=== Exercise details ===
Return the text lines of the records below verbatim and in their original order, omitting the picture lines.

=== Supplied information ===
Segment Open
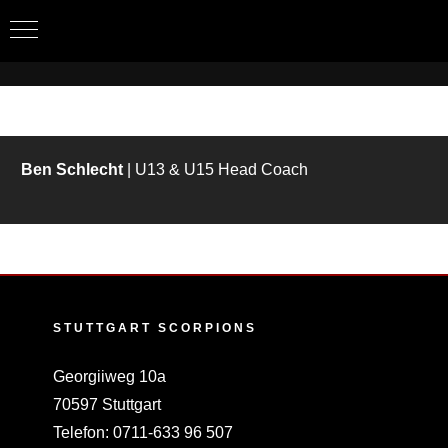
Zum
Inhalt
springen
Ben Schlecht
| U13 & U15 Head Coach
STUTTGART SCORPIONS
Georgiiweg 10a
70597 Stuttgart
Telefon:
0711-633 96 507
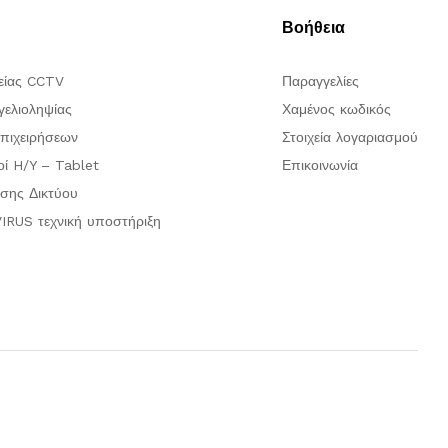
Βοήθεια
είας CCTV
Παραγγελίες
ελιοληψίας
Χαμένος κωδικός
πιχειρήσεων
Στοιχεία λογαριασμού
οί H/Y – Tablet
Επικοινωνία
σης Δικτύου
IRUS τεχνική υποστήριξη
Segment Closed
=== Answer area ===
Zum
Inhalt
springen
Ben Schlecht
| U13 & U15 Head Coach
STUTTGART SCORPIONS
Georgiiweg 10a
70597 Stuttgart
Telefon:
0711-633 96 507
Βοήθεια
είας CCTV
Παραγγελίες
ελιοληψίας
Χαμένος κωδικός
πιχειρήσεων
Στοιχεία λογαριασμού
οί H/Y – Tablet
Επικοινωνία
σης Δικτύου
IRUS τεχνική υποστήριξη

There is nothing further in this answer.